Op 1 april meldde de Arkansas Democrat-Gazette dat een officier die op de boerderij van Cummins werkte, positief was getest op het coronavirus. “Je zou denken dat onze kapiteins of sergeanten of majoors ons voor zoiets zouden waarschuwen, maar ze spraken er niet over,” vertelde een andere officier, die ik Marie zal noemen, me. “Ze hielden alles in de kast. Als je het nieuws niet ving, zat je in de blinde hoek.” Een woordvoerder van het Arkansas Department of Corrections had de Gazette verteld dat de besmette officier niet binnen de gevangenismuren werkte, maar Marie wist dat officieren geen dag zonder interactie met gedetineerden konden gaan. “De gevangenen runnen de gevangenis,” vertelde ze me. “Agenten steken niet voor niets hun vinger op. Als de gevangenen het niet doen, wordt het niet gedaan.” De volgende dag droegen Marie en een paar andere agenten maskers om te gaan werken, maar toen ze de gevangenis binnenkwamen, werd hen gezegd de maskers weg te doen. “Ze willen niet dat de gevangenen panisch worden,” zei Marie. Ze liet haar masker in haar auto achter.

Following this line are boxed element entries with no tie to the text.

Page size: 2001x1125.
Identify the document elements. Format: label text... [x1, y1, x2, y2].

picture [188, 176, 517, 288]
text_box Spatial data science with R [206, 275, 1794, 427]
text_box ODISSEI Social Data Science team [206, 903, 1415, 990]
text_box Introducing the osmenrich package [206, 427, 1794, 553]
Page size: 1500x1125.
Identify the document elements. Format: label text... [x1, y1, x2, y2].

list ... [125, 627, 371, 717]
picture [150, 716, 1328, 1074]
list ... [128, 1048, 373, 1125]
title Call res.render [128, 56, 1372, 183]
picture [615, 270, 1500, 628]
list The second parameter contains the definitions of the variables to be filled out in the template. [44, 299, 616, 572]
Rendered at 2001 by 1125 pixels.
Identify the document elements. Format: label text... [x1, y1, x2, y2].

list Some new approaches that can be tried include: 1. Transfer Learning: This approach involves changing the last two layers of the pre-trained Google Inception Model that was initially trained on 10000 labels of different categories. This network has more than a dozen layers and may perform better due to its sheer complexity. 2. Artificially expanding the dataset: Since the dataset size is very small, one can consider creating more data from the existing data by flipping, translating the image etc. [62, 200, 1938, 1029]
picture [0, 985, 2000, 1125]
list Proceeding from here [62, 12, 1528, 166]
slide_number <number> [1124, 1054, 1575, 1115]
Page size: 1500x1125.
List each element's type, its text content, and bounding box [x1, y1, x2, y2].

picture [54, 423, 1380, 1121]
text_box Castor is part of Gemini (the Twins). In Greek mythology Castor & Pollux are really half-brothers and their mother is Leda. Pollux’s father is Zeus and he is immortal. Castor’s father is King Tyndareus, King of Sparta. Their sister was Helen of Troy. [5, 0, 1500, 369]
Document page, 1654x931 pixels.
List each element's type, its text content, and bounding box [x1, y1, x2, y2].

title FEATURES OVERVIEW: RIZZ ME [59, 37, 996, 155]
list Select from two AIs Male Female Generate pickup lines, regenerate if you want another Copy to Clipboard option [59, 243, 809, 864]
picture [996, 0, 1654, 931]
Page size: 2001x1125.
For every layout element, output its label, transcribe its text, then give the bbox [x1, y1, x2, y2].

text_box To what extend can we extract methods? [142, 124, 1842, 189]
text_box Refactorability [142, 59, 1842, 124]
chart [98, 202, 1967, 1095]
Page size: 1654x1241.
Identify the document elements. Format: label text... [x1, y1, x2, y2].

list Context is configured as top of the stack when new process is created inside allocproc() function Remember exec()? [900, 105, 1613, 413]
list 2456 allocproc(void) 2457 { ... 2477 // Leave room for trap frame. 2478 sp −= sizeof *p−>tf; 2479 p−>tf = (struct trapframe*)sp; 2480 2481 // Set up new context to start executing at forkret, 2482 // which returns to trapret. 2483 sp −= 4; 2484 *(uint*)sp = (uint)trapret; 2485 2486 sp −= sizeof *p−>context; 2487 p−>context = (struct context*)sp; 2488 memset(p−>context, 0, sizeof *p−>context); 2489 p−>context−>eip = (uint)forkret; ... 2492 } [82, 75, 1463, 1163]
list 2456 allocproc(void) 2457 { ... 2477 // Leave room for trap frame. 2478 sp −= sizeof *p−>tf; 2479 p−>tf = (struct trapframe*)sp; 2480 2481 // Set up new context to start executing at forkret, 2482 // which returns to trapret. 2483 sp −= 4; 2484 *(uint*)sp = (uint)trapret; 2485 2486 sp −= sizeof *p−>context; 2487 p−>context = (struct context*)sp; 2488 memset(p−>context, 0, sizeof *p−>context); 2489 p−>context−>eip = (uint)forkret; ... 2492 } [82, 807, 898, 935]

Een paar dagen later kwam een negenenveertigjarige gedetineerde, Daryl Hussey, die al drieëntwintig jaar in de gevangenis zit, niet meer uit bed. Hussey woonde in een open barak, zoals ongeveer de helft van de mannen in Cummins, dat bijna tweeduizend gevangenen huisvest. In deze barakken staan zo’n vijftig metalen bedjes in rijen, vaak minder dan een meter van elkaar, en vastgeschroefd aan de vloer. Als de mannen gaan liggen, kunnen ze elkaars adem ruiken. Een van de mannen in de Denktank, Dashujauhn Danzie, was de “piketman” in Hussey’s barak: hij deed alle was. Al meer dan een week had hij gemerkt dat Hussey niet douchte, at of zijn kleren naar de wasserij stuurde. Als mensen Hussey vroegen wat er mis was, knikte hij alleen maar met zijn hoofd.”
Op 10 april viel Hussey flauw en werd hij getest op het coronavirus. Toen de resultaten positief terugkwamen, werd de Hoe Squad uiteindelijk geschorst. Hussey werd in een rolstoel naar het Gat gebracht. In een e-mail had Dexter Payne, de directeur van de Division of Correction, al zijn gevangenisdirecteuren opgedragen “een deel/gebied van uw strafinrichting voor te bereiden om gevangenen te huisvesten die getroffen waren door het coronavirus.”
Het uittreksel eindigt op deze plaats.